| TASK GOAL |
Nothing after the line with "X174000000Y-36000000D01*" belongs in the copy; extract the lines below from the top through that line, pictures left out.

Recorded data
· · · · ·

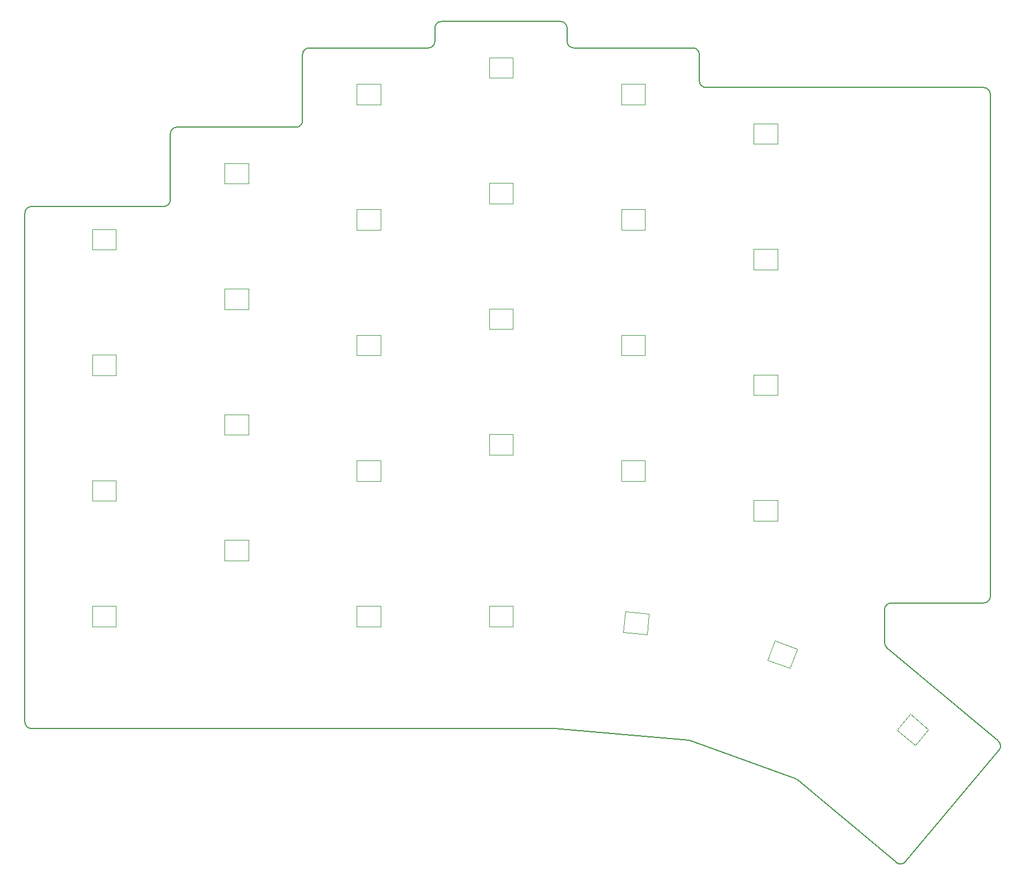
<source format=gbr>
%TF.GenerationSoftware,KiCad,Pcbnew,8.0.4*%
%TF.CreationDate,2024-08-10T13:55:05-06:00*%
%TF.ProjectId,staggered_col58,73746167-6765-4726-9564-5f636f6c3538,0.1*%
%TF.SameCoordinates,Original*%
%TF.FileFunction,Profile,NP*%
%FSLAX46Y46*%
G04 Gerber Fmt 4.6, Leading zero omitted, Abs format (unit mm)*
G04 Created by KiCad (PCBNEW 8.0.4) date 2024-08-10 13:55:05*
%MOMM*%
%LPD*%
G01*
G04 APERTURE LIST*
%TA.AperFunction,Profile*%
%ADD10C,0.150000*%
%TD*%
%TA.AperFunction,Profile*%
%ADD11C,0.120000*%
%TD*%
G04 APERTURE END LIST*
D10*
X29000000Y-132000000D02*
X108002355Y-132000000D01*
X28000000Y-131000000D02*
X28000000Y-54000000D01*
X29000000Y-53000000D02*
X49000000Y-53000000D01*
X51000000Y-41000000D02*
X69000000Y-41000000D01*
X50000000Y-52000000D02*
X50000000Y-42000000D01*
X71000000Y-29000000D02*
X89000000Y-29000000D01*
X70000000Y-40000000D02*
X70000000Y-30000000D01*
X91000000Y-25000000D02*
X109000000Y-25000000D01*
X110000000Y-26000000D02*
X110000000Y-28000000D01*
X90000000Y-28000000D02*
X90000000Y-26000000D01*
X111000000Y-29000000D02*
X129000000Y-29000000D01*
X130000000Y-30000000D02*
X130000000Y-34000000D01*
X158000000Y-114000000D02*
X158000000Y-118987759D01*
X174000000Y-112000000D02*
X174000000Y-36000000D01*
X173000000Y-113000000D02*
X159000000Y-113000000D01*
X131000000Y-35000000D02*
X173000000Y-35000000D01*
X108089511Y-132003805D02*
X128457048Y-133785734D01*
X128711912Y-133842236D02*
X144613458Y-139629925D01*
X158357212Y-119753804D02*
X175189257Y-133877566D01*
X161171186Y-152139376D02*
X175312514Y-135286398D01*
X144914226Y-139803574D02*
X159762354Y-152262633D01*
X29000000Y-132000000D02*
G75*
G02*
X28000000Y-131000000I0J1000000D01*
G01*
X28000000Y-54000000D02*
G75*
G02*
X29000000Y-53000000I1000000J0D01*
G01*
X50000000Y-52000000D02*
G75*
G02*
X49000000Y-53000000I-1000000J0D01*
G01*
X50000000Y-42000000D02*
G75*
G02*
X51000000Y-41000000I1000000J0D01*
G01*
X70000000Y-40000000D02*
G75*
G02*
X69000000Y-41000000I-1000000J0D01*
G01*
X70000000Y-30000000D02*
G75*
G02*
X71000000Y-29000000I1000000J0D01*
G01*
X90000000Y-28000000D02*
G75*
G02*
X89000000Y-29000000I-1000000J0D01*
G01*
X90000000Y-26000000D02*
G75*
G02*
X91000000Y-25000000I1000000J0D01*
G01*
X109000000Y-25000000D02*
G75*
G02*
X110000000Y-26000000I0J-1000000D01*
G01*
X111000000Y-29000000D02*
G75*
G02*
X110000000Y-28000000I0J1000000D01*
G01*
X129000000Y-29000000D02*
G75*
G02*
X130000000Y-30000000I0J-1000000D01*
G01*
X131000000Y-35000000D02*
G75*
G02*
X130000000Y-34000000I0J1000000D01*
G01*
X173000000Y-35000000D02*
G75*
G02*
X174000000Y-36000000I0J-1000000D01*
G01*
X174000000Y-112000000D02*
G75*
G02*
X173000000Y-113000000I-1000000J0D01*
G01*
X158000000Y-114000000D02*
G75*
G02*
X159000000Y-113000000I1000000J0D01*
G01*
X158357212Y-119753804D02*
G75*
G02*
X158000031Y-118987759I642788J766004D01*
G01*
X175189257Y-133877566D02*
G75*
G02*
X175312506Y-135286391I-642757J-766034D01*
G01*
X161171186Y-152139376D02*
G75*
G02*
X159762316Y-152262679I-766086J642776D01*
G01*
X144613458Y-139629925D02*
G75*
G02*
X144914217Y-139803585I-342058J-939675D01*
G01*
X128457048Y-133785734D02*
G75*
G02*
X128711914Y-133842230I-87148J-996266D01*
G01*
X108002355Y-132000000D02*
G75*
G02*
X108089511Y-132003809I-55J-1000400D01*
G01*
%TO.C,L1*%
D11*
X38200000Y-113450000D02*
X41800000Y-113450000D01*
X41800000Y-116550000D01*
X38200000Y-116550000D01*
X38200000Y-113450000D01*
%TO.C,L2*%
X38200000Y-94450000D02*
X41800000Y-94450000D01*
X41800000Y-97550000D01*
X38200000Y-97550000D01*
X38200000Y-94450000D01*
%TO.C,L3*%
X38200000Y-75450000D02*
X41800000Y-75450000D01*
X41800000Y-78550000D01*
X38200000Y-78550000D01*
X38200000Y-75450000D01*
%TO.C,L4*%
X38200000Y-56450000D02*
X41800000Y-56450000D01*
X41800000Y-59550000D01*
X38200000Y-59550000D01*
X38200000Y-56450000D01*
%TO.C,L5*%
X58200000Y-103450000D02*
X61800000Y-103450000D01*
X61800000Y-106550000D01*
X58200000Y-106550000D01*
X58200000Y-103450000D01*
%TO.C,L6*%
X58200000Y-84450000D02*
X61800000Y-84450000D01*
X61800000Y-87550000D01*
X58200000Y-87550000D01*
X58200000Y-84450000D01*
%TO.C,L7*%
X58200000Y-65450000D02*
X61800000Y-65450000D01*
X61800000Y-68550000D01*
X58200000Y-68550000D01*
X58200000Y-65450000D01*
%TO.C,L8*%
X58200000Y-46450000D02*
X61800000Y-46450000D01*
X61800000Y-49550000D01*
X58200000Y-49550000D01*
X58200000Y-46450000D01*
%TO.C,L9*%
X78200000Y-91450000D02*
X81800000Y-91450000D01*
X81800000Y-94550000D01*
X78200000Y-94550000D01*
X78200000Y-91450000D01*
%TO.C,L10*%
X78200000Y-72450000D02*
X81800000Y-72450000D01*
X81800000Y-75550000D01*
X78200000Y-75550000D01*
X78200000Y-72450000D01*
%TO.C,L11*%
X78200000Y-53450000D02*
X81800000Y-53450000D01*
X81800000Y-56550000D01*
X78200000Y-56550000D01*
X78200000Y-53450000D01*
%TO.C,L12*%
X78200000Y-34450000D02*
X81800000Y-34450000D01*
X81800000Y-37550000D01*
X78200000Y-37550000D01*
X78200000Y-34450000D01*
%TO.C,L13*%
X98200000Y-87450000D02*
X101800000Y-87450000D01*
X101800000Y-90550000D01*
X98200000Y-90550000D01*
X98200000Y-87450000D01*
%TO.C,L14*%
X98200000Y-68450000D02*
X101800000Y-68450000D01*
X101800000Y-71550000D01*
X98200000Y-71550000D01*
X98200000Y-68450000D01*
%TO.C,L15*%
X98200000Y-49450000D02*
X101800000Y-49450000D01*
X101800000Y-52550000D01*
X98200000Y-52550000D01*
X98200000Y-49450000D01*
%TO.C,L16*%
X98200000Y-30450000D02*
X101800000Y-30450000D01*
X101800000Y-33550000D01*
X98200000Y-33550000D01*
X98200000Y-30450000D01*
%TO.C,L17*%
X118200000Y-91450000D02*
X121800000Y-91450000D01*
X121800000Y-94550000D01*
X118200000Y-94550000D01*
X118200000Y-91450000D01*
%TO.C,L18*%
X118200000Y-72450000D02*
X121800000Y-72450000D01*
X121800000Y-75550000D01*
X118200000Y-75550000D01*
X118200000Y-72450000D01*
%TO.C,L19*%
X118200000Y-53450000D02*
X121800000Y-53450000D01*
X121800000Y-56550000D01*
X118200000Y-56550000D01*
X118200000Y-53450000D01*
%TO.C,L20*%
X118200000Y-34450000D02*
X121800000Y-34450000D01*
X121800000Y-37550000D01*
X118200000Y-37550000D01*
X118200000Y-34450000D01*
%TO.C,L21*%
X138200000Y-97450000D02*
X141800000Y-97450000D01*
X141800000Y-100550000D01*
X138200000Y-100550000D01*
X138200000Y-97450000D01*
%TO.C,L22*%
X138200000Y-78450000D02*
X141800000Y-78450000D01*
X141800000Y-81550000D01*
X138200000Y-81550000D01*
X138200000Y-78450000D01*
%TO.C,L23*%
X138200000Y-59450000D02*
X141800000Y-59450000D01*
X141800000Y-62550000D01*
X138200000Y-62550000D01*
X138200000Y-59450000D01*
%TO.C,L24*%
X138200000Y-40450000D02*
X141800000Y-40450000D01*
X141800000Y-43550000D01*
X138200000Y-43550000D01*
X138200000Y-40450000D01*
%TO.C,L25*%
X78200000Y-113450000D02*
X81800000Y-113450000D01*
X81800000Y-116550000D01*
X78200000Y-116550000D01*
X78200000Y-113450000D01*
%TO.C,L26*%
X98200000Y-113450000D02*
X101800000Y-113450000D01*
X101800000Y-116550000D01*
X98200000Y-116550000D01*
X98200000Y-113450000D01*
%TO.C,L27*%
X122364042Y-114631779D02*
X122093859Y-117719982D01*
X118507558Y-117406221D01*
X118777741Y-114318018D01*
X122364042Y-114631779D01*
%TO.C,L28*%
X144772078Y-119947113D02*
X143711815Y-122860160D01*
X140328922Y-121628887D01*
X141389185Y-118715840D01*
X144772078Y-119947113D01*
%TO.C,L29*%
X164638501Y-132138849D02*
X162645859Y-134513587D01*
X159888099Y-132199551D01*
X161880741Y-129824813D01*
X164638501Y-132138849D01*
%TD*%
M02*

</source>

· · · · ·

| TASK SOLUTION |
<source format=gbr>
%TF.GenerationSoftware,KiCad,Pcbnew,8.0.4*%
%TF.CreationDate,2024-08-10T13:55:05-06:00*%
%TF.ProjectId,staggered_col58,73746167-6765-4726-9564-5f636f6c3538,0.1*%
%TF.SameCoordinates,Original*%
%TF.FileFunction,Profile,NP*%
%FSLAX46Y46*%
G04 Gerber Fmt 4.6, Leading zero omitted, Abs format (unit mm)*
G04 Created by KiCad (PCBNEW 8.0.4) date 2024-08-10 13:55:05*
%MOMM*%
%LPD*%
G01*
G04 APERTURE LIST*
%TA.AperFunction,Profile*%
%ADD10C,0.150000*%
%TD*%
%TA.AperFunction,Profile*%
%ADD11C,0.120000*%
%TD*%
G04 APERTURE END LIST*
D10*
X29000000Y-132000000D02*
X108002355Y-132000000D01*
X28000000Y-131000000D02*
X28000000Y-54000000D01*
X29000000Y-53000000D02*
X49000000Y-53000000D01*
X51000000Y-41000000D02*
X69000000Y-41000000D01*
X50000000Y-52000000D02*
X50000000Y-42000000D01*
X71000000Y-29000000D02*
X89000000Y-29000000D01*
X70000000Y-40000000D02*
X70000000Y-30000000D01*
X91000000Y-25000000D02*
X109000000Y-25000000D01*
X110000000Y-26000000D02*
X110000000Y-28000000D01*
X90000000Y-28000000D02*
X90000000Y-26000000D01*
X111000000Y-29000000D02*
X129000000Y-29000000D01*
X130000000Y-30000000D02*
X130000000Y-34000000D01*
X158000000Y-114000000D02*
X158000000Y-118987759D01*
X174000000Y-112000000D02*
X174000000Y-36000000D01*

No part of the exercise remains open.